347. Robert Southey to William Taylor, 5 September 1798

347. Robert Southey to William Taylor, 5 September 1798 *
I thank you for your remarks on the Eclogue, [1] & shall profit by them. I am partial to “There was” because it is a nursery tale beginning, but in this case it will be better to preserve a dramatic form throughout. the traveller shall be made modern in his taste – but whether it be well to have any thing like discovery in these short pieces I am doubtful. The following eclogue does not please me so much as the first, but it is seditious & true to nature. it wants something. I had introduced <it> by some descriptive lines but they were useless & now it seems to want description. again I have a traveller, & as I am afraid I shall want another of these peripatetics, this is a reason for making the first the owner of the mansion.
Perhaps you will find many of the expressions provincialisms which are familiar to my ears. I am apprehensive of this fault. for the rest it is I think dramatic, & certainly seasoned as it should be. but something is wanting.
I thank you for your ode. [3] you have taught me enough of Klopstock [4] to see that you have caught his manner, your metre is too regular to admit of irregularity I think, & it appears to me improper in blank verse stanzas to break a line. is not the conclusion too Spartan for a modern mother? this Irish business has been almost a counterpart to the death of the Girondists. [5] ‘yet who would not be content so to die, in order so to have lived?” [6] am I not quoting you?
Benyowskys adventures were published in two quarto volumes some ten years ago. [7] I read them at that time with great delight & have never seen them since. he was a compleat adventurer, & the authenticity of his discoveries is I believe questionable. [8] poor Athanasia met with a harder fate than Kotzebue [9] has assigned her. the Governor was killed in the insurrection, she accompanied Benyowsky, & died of a broken heart. the attempt to colonize Madagascar was a good one. there was a strange kind of imposture practised on the natives – but it ended, as is supposed in the death of all the settlers. the book will amuse you. poor Benyowsky was lived twenty years too soon. he would have made an admirable revolutionist.

(WHAT YOU WILL DO):
1. Copy the passage of the Southey letter word for word, starting at "Benyowskys adventures were" and ending at "an admirable revolutionist.".
2. According to the Southey letter, in what form were Benyowsky's adventures published?

(EXCERPTED RECORDS):
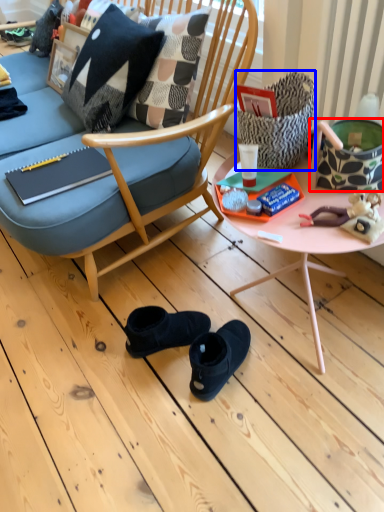
Question: Which point is further to the camera, handbag (highlighted by a red box) or handbag (highlighted by a blue box)?

Choices:
 (A) handbag
 (B) handbag

Answer: (B)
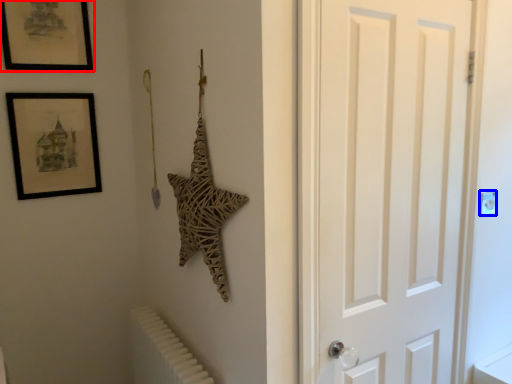
Question: Which object is closer to the camera taking this photo, picture frame (highlighted by a red box) or light switch (highlighted by a blue box)?

Choices:
 (A) picture frame
 (B) light switch

Answer: (B)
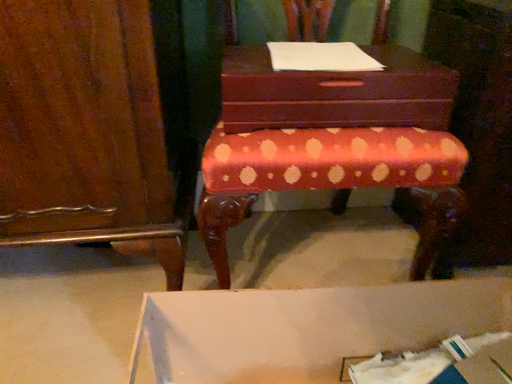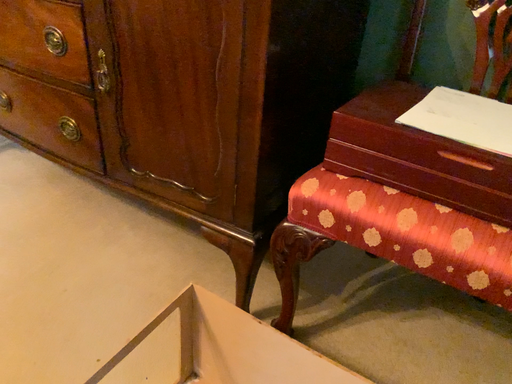
Question: Which way did the camera rotate in the video?

Choices:
 (A) rotated left
 (B) rotated right

Answer: (A)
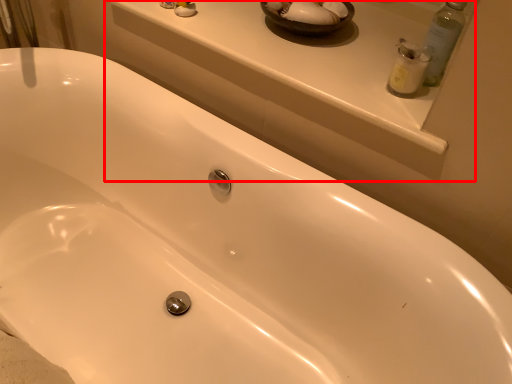
Question: From the image, what is the correct spatial relationship of window sill (annotated by the red box) in relation to cleaning product?

Choices:
 (A) left
 (B) right

Answer: (A)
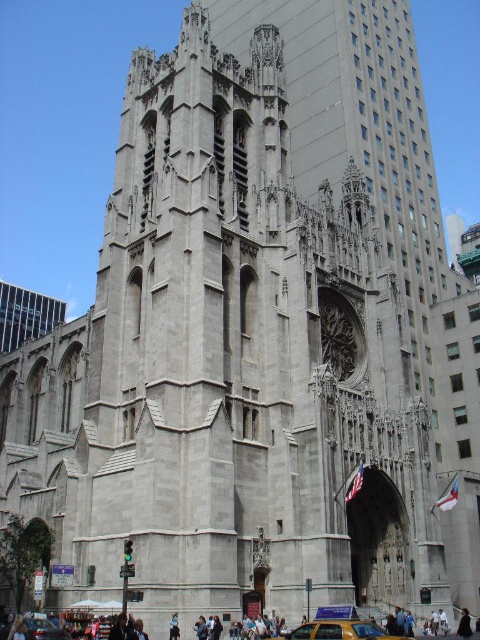
How far apart are yellow metallic taxi cab at lower center and black leather jacket at lower right?

yellow metallic taxi cab at lower center is 28.46 meters from black leather jacket at lower right.

Is point (36, 636) positioned after point (465, 632)?

No, it is not.

This screenshot has height=640, width=480. In order to click on yellow metallic taxi cab at lower center in this screenshot , I will do `click(36, 628)`.

From the picture: Does yellow matte taxi at lower center lie behind yellow metallic taxi cab at lower center?

No, it is not.

Between yellow matte taxi at lower center and yellow metallic taxi cab at lower center, which one is positioned lower?

yellow matte taxi at lower center is below.

This screenshot has height=640, width=480. What do you see at coordinates (344, 628) in the screenshot?
I see `yellow matte taxi at lower center` at bounding box center [344, 628].

Locate an element on the screen. Image resolution: width=480 pixels, height=640 pixels. yellow matte taxi at lower center is located at coordinates (344, 628).

Between yellow matte taxi at lower center and black leather jacket at lower right, which one is positioned higher?

yellow matte taxi at lower center

Is yellow matte taxi at lower center in front of black leather jacket at lower right?

Yes, it is.

Who is more forward, (391,618) or (460,627)?

Positioned in front is point (460,627).

The image size is (480, 640). Identify the location of yellow matte taxi at lower center. (344, 628).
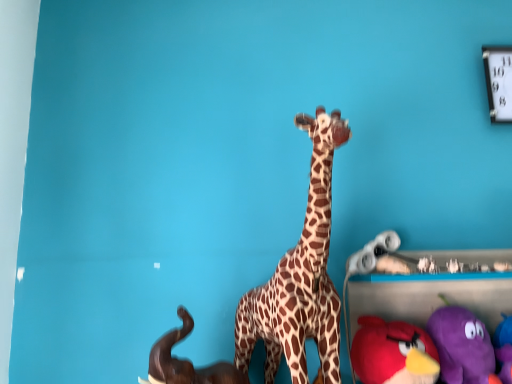
Identify the location of velvet plush bird at lower right, positioned as the 3th toy in left-to-right order. (392, 352).

Measure the distance between purple plush toy at lower right, positioned as the 4th toy in left-to-right order, and camera.

37.13 inches.

What is the approximate width of metallic silver clock at upper right?

metallic silver clock at upper right is 4.26 centimeters wide.

This screenshot has width=512, height=384. Describe the element at coordinates (300, 277) in the screenshot. I see `brown spotted fabric giraffe at center` at that location.

The width and height of the screenshot is (512, 384). Describe the element at coordinates (186, 362) in the screenshot. I see `brown matte elephant at lower left, marked as the 4th toy in a right-to-left arrangement` at that location.

In order to click on white matte toy at center, which is the third toy in right-to-left order in this screenshot , I will do `click(373, 253)`.

From the image's perspective, is white matte toy at center, which is the third toy in right-to-left order, above or below velvet plush bird at lower right, which appears as the second toy when viewed from the right?

white matte toy at center, which is the third toy in right-to-left order, is above velvet plush bird at lower right, which appears as the second toy when viewed from the right.

From a real-world perspective, relative to velvet plush bird at lower right, which appears as the second toy when viewed from the right, is white matte toy at center, which is the third toy in right-to-left order, vertically above or below?

In terms of real-world spatial position, white matte toy at center, which is the third toy in right-to-left order, is above velvet plush bird at lower right, which appears as the second toy when viewed from the right.

Is the position of white matte toy at center, marked as the 2th toy in a left-to-right arrangement, more distant than that of velvet plush bird at lower right, positioned as the 3th toy in left-to-right order?

That is True.

From the picture: Considering the sizes of objects white matte toy at center, marked as the 2th toy in a left-to-right arrangement, and velvet plush bird at lower right, which appears as the second toy when viewed from the right, in the image provided, who is shorter, white matte toy at center, marked as the 2th toy in a left-to-right arrangement, or velvet plush bird at lower right, which appears as the second toy when viewed from the right,?

With less height is white matte toy at center, marked as the 2th toy in a left-to-right arrangement.

Is white matte toy at center, which is the third toy in right-to-left order, aimed at brown spotted fabric giraffe at center?

No, white matte toy at center, which is the third toy in right-to-left order, is not facing towards brown spotted fabric giraffe at center.

Is white matte toy at center, which is the third toy in right-to-left order, closer to camera compared to brown spotted fabric giraffe at center?

No, white matte toy at center, which is the third toy in right-to-left order, is behind brown spotted fabric giraffe at center.

From the image's perspective, relative to brown spotted fabric giraffe at center, is white matte toy at center, which is the third toy in right-to-left order, above or below?

Clearly, from the image's perspective, white matte toy at center, which is the third toy in right-to-left order, is below brown spotted fabric giraffe at center.

Considering the sizes of objects metallic silver clock at upper right and purple plush toy at lower right, the first toy positioned from the right, in the image provided, who is smaller, metallic silver clock at upper right or purple plush toy at lower right, the first toy positioned from the right,?

metallic silver clock at upper right.

From a real-world perspective, is metallic silver clock at upper right beneath purple plush toy at lower right, positioned as the 4th toy in left-to-right order?

No.

Between metallic silver clock at upper right and purple plush toy at lower right, the first toy positioned from the right, which one has smaller width?

Thinner between the two is metallic silver clock at upper right.

Between metallic silver clock at upper right and white matte toy at center, marked as the 2th toy in a left-to-right arrangement, which one has more height?

metallic silver clock at upper right.

In the scene shown: How many degrees apart are the facing directions of metallic silver clock at upper right and white matte toy at center, marked as the 2th toy in a left-to-right arrangement?

metallic silver clock at upper right and white matte toy at center, marked as the 2th toy in a left-to-right arrangement, are facing 5.26 degrees away from each other.

Does point (510, 66) come farther from viewer compared to point (366, 272)?

Yes.

Which is more to the left, purple plush toy at lower right, the first toy positioned from the right, or brown matte elephant at lower left, which appears as the 1th toy when viewed from the left?

Positioned to the left is brown matte elephant at lower left, which appears as the 1th toy when viewed from the left.

How many degrees apart are the facing directions of purple plush toy at lower right, the first toy positioned from the right, and brown matte elephant at lower left, marked as the 4th toy in a right-to-left arrangement?

The angular difference between purple plush toy at lower right, the first toy positioned from the right, and brown matte elephant at lower left, marked as the 4th toy in a right-to-left arrangement, is 0.000751 degrees.

Between purple plush toy at lower right, positioned as the 4th toy in left-to-right order, and brown matte elephant at lower left, which appears as the 1th toy when viewed from the left, which one has more height?

A: Standing taller between the two is purple plush toy at lower right, positioned as the 4th toy in left-to-right order.

Based on the photo, based on their sizes in the image, would you say purple plush toy at lower right, positioned as the 4th toy in left-to-right order, is bigger or smaller than brown matte elephant at lower left, marked as the 4th toy in a right-to-left arrangement?

purple plush toy at lower right, positioned as the 4th toy in left-to-right order, is bigger than brown matte elephant at lower left, marked as the 4th toy in a right-to-left arrangement.

Is velvet plush bird at lower right, positioned as the 3th toy in left-to-right order, directly adjacent to metallic silver clock at upper right?

No, velvet plush bird at lower right, positioned as the 3th toy in left-to-right order, is not in contact with metallic silver clock at upper right.

From the image's perspective, who appears lower, velvet plush bird at lower right, positioned as the 3th toy in left-to-right order, or metallic silver clock at upper right?

velvet plush bird at lower right, positioned as the 3th toy in left-to-right order, from the image's perspective.

Visually, is velvet plush bird at lower right, positioned as the 3th toy in left-to-right order, positioned to the left or to the right of metallic silver clock at upper right?

velvet plush bird at lower right, positioned as the 3th toy in left-to-right order, is positioned on metallic silver clock at upper right's left side.

What's the angular difference between velvet plush bird at lower right, which appears as the second toy when viewed from the right, and metallic silver clock at upper right's facing directions?

velvet plush bird at lower right, which appears as the second toy when viewed from the right, and metallic silver clock at upper right are facing 5.11 degrees away from each other.

Is velvet plush bird at lower right, which appears as the second toy when viewed from the right, completely or partially outside of brown spotted fabric giraffe at center?

Absolutely, velvet plush bird at lower right, which appears as the second toy when viewed from the right, is external to brown spotted fabric giraffe at center.

Is velvet plush bird at lower right, which appears as the second toy when viewed from the right, shorter than brown spotted fabric giraffe at center?

Yes, velvet plush bird at lower right, which appears as the second toy when viewed from the right, is shorter than brown spotted fabric giraffe at center.

Find the location of `giraffe that appears in front of the velvet plush bird at lower right, which appears as the second toy when viewed from the right`. giraffe that appears in front of the velvet plush bird at lower right, which appears as the second toy when viewed from the right is located at coordinates (300, 277).

From a real-world perspective, is velvet plush bird at lower right, positioned as the 3th toy in left-to-right order, below brown spotted fabric giraffe at center?

Correct, in the physical world, velvet plush bird at lower right, positioned as the 3th toy in left-to-right order, is lower than brown spotted fabric giraffe at center.

The height and width of the screenshot is (384, 512). In order to click on toy that is the 3rd one when counting upward from the velvet plush bird at lower right, which appears as the second toy when viewed from the right (from the image's perspective) in this screenshot , I will do `click(373, 253)`.

Where is `the 1st toy below when counting from the brown spotted fabric giraffe at center (from the image's perspective)`? This screenshot has height=384, width=512. the 1st toy below when counting from the brown spotted fabric giraffe at center (from the image's perspective) is located at coordinates (373, 253).

When comparing their distances from metallic silver clock at upper right, does velvet plush bird at lower right, positioned as the 3th toy in left-to-right order, or purple plush toy at lower right, positioned as the 4th toy in left-to-right order, seem further?

Among the two, velvet plush bird at lower right, positioned as the 3th toy in left-to-right order, is located further to metallic silver clock at upper right.

Looking at the image, which one is located further to velvet plush bird at lower right, positioned as the 3th toy in left-to-right order, brown matte elephant at lower left, which appears as the 1th toy when viewed from the left, or brown spotted fabric giraffe at center?

brown matte elephant at lower left, which appears as the 1th toy when viewed from the left, lies further to velvet plush bird at lower right, positioned as the 3th toy in left-to-right order, than the other object.

Looking at the image, which one is located closer to velvet plush bird at lower right, positioned as the 3th toy in left-to-right order, purple plush toy at lower right, the first toy positioned from the right, or white matte toy at center, marked as the 2th toy in a left-to-right arrangement?

purple plush toy at lower right, the first toy positioned from the right, is positioned closer to the anchor velvet plush bird at lower right, positioned as the 3th toy in left-to-right order.

Based on their spatial positions, is purple plush toy at lower right, the first toy positioned from the right, or velvet plush bird at lower right, which appears as the second toy when viewed from the right, further from brown matte elephant at lower left, marked as the 4th toy in a right-to-left arrangement?

The object further to brown matte elephant at lower left, marked as the 4th toy in a right-to-left arrangement, is purple plush toy at lower right, the first toy positioned from the right.

When comparing their distances from brown spotted fabric giraffe at center, does brown matte elephant at lower left, which appears as the 1th toy when viewed from the left, or metallic silver clock at upper right seem further?

Among the two, metallic silver clock at upper right is located further to brown spotted fabric giraffe at center.

Which object lies further to the anchor point metallic silver clock at upper right, white matte toy at center, marked as the 2th toy in a left-to-right arrangement, or brown spotted fabric giraffe at center?

Based on the image, brown spotted fabric giraffe at center appears to be further to metallic silver clock at upper right.

Looking at the image, which one is located closer to velvet plush bird at lower right, positioned as the 3th toy in left-to-right order, brown spotted fabric giraffe at center or white matte toy at center, which is the third toy in right-to-left order?

Among the two, white matte toy at center, which is the third toy in right-to-left order, is located nearer to velvet plush bird at lower right, positioned as the 3th toy in left-to-right order.

Based on their spatial positions, is white matte toy at center, marked as the 2th toy in a left-to-right arrangement, or velvet plush bird at lower right, which appears as the second toy when viewed from the right, closer to brown matte elephant at lower left, which appears as the 1th toy when viewed from the left?

velvet plush bird at lower right, which appears as the second toy when viewed from the right, lies closer to brown matte elephant at lower left, which appears as the 1th toy when viewed from the left, than the other object.

The width and height of the screenshot is (512, 384). I want to click on toy between brown matte elephant at lower left, which appears as the 1th toy when viewed from the left, and velvet plush bird at lower right, positioned as the 3th toy in left-to-right order, so click(x=373, y=253).

The width and height of the screenshot is (512, 384). What are the coordinates of `giraffe between brown matte elephant at lower left, which appears as the 1th toy when viewed from the left, and velvet plush bird at lower right, which appears as the second toy when viewed from the right` in the screenshot? It's located at (300, 277).

At what (x,y) coordinates should I click in order to perform the action: click on giraffe between brown matte elephant at lower left, which appears as the 1th toy when viewed from the left, and metallic silver clock at upper right, in the horizontal direction. Please return your answer as a coordinate pair (x, y). This screenshot has width=512, height=384. Looking at the image, I should click on (300, 277).

Locate an element on the screen. giraffe between brown matte elephant at lower left, marked as the 4th toy in a right-to-left arrangement, and purple plush toy at lower right, positioned as the 4th toy in left-to-right order is located at coordinates (300, 277).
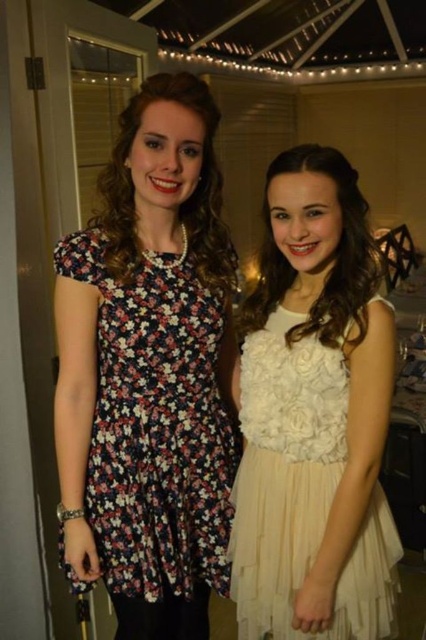
You are a photographer at a fashion show. You need to position the models wearing the floral print fabric dress at left and the ivory tulle dress at center so that they both fit within a 1.5 meter wide frame. Which dress should be placed closer to the edge of the frame to ensure both fit?

The floral print fabric dress at left has a larger width than the ivory tulle dress at center. To fit both within the 1.5 meter frame, place the wider floral print fabric dress at left closer to the center and the narrower ivory tulle dress at center near the edge, ensuring there is enough space for both.

You are at a social gathering in a sunroom with a high ceiling and string lights. You see a person wearing a floral print fabric dress at left. Where exactly is this dress positioned in the room?

The floral print fabric dress at left is positioned at coordinates point (157, 424).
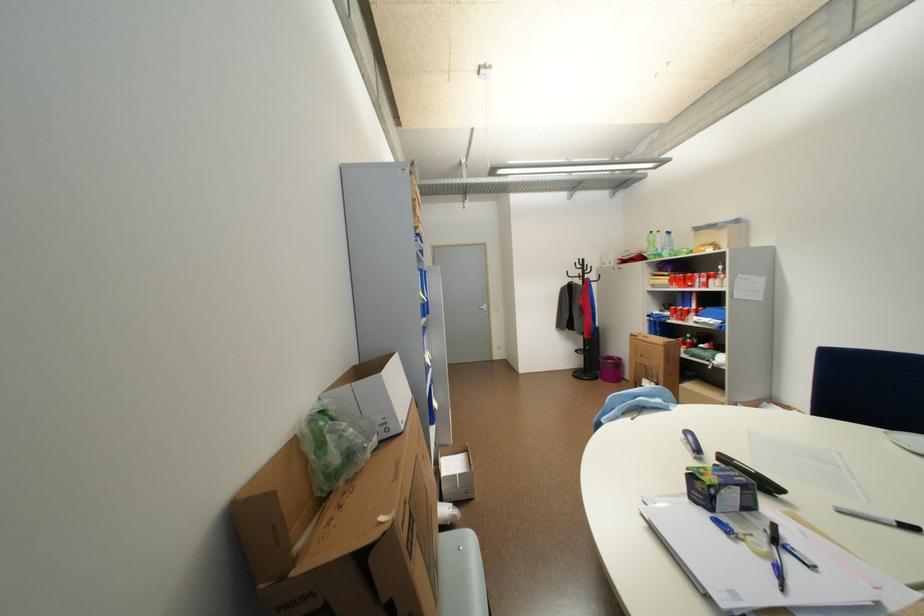
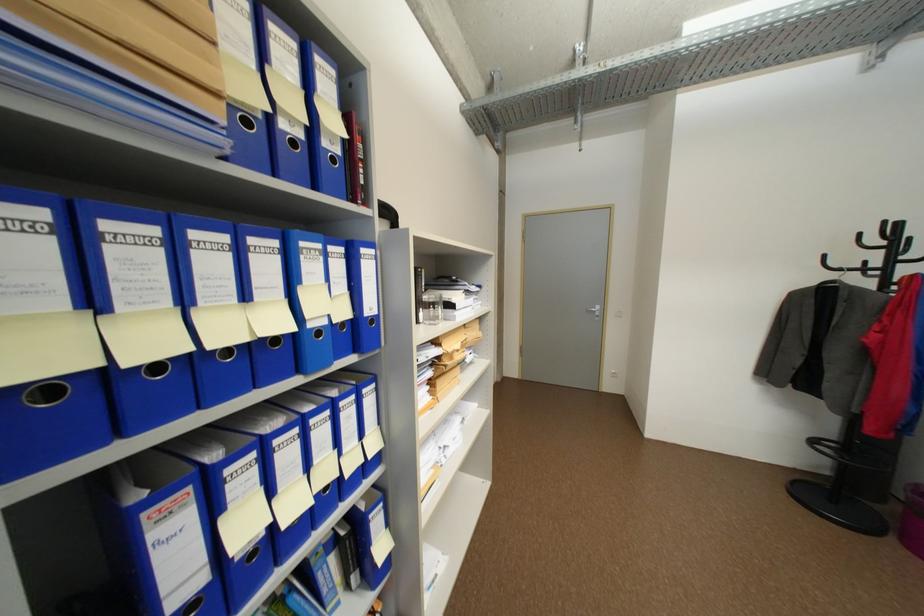
Where in the second image is the point corresponding to point 588,278 from the first image?

(873, 270)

(WRITTEN RESPONSES):
1.
Benyowskys adventures were published in two quarto volumes some ten years ago. [7] I read them at that time with great delight & have never seen them since. he was a compleat adventurer, & the authenticity of his discoveries is I believe questionable. [8] poor Athanasia met with a harder fate than Kotzebue [9] has assigned her. the Governor was killed in the insurrection, she accompanied Benyowsky, & died of a broken heart. the attempt to colonize Madagascar was a good one. there was a strange kind of imposture practised on the natives – but it ended, as is supposed in the death of all the settlers. the book will amuse you. poor Benyowsky was lived twenty years too soon. he would have made an admirable revolutionist.

2. They were published in two quarto volumes.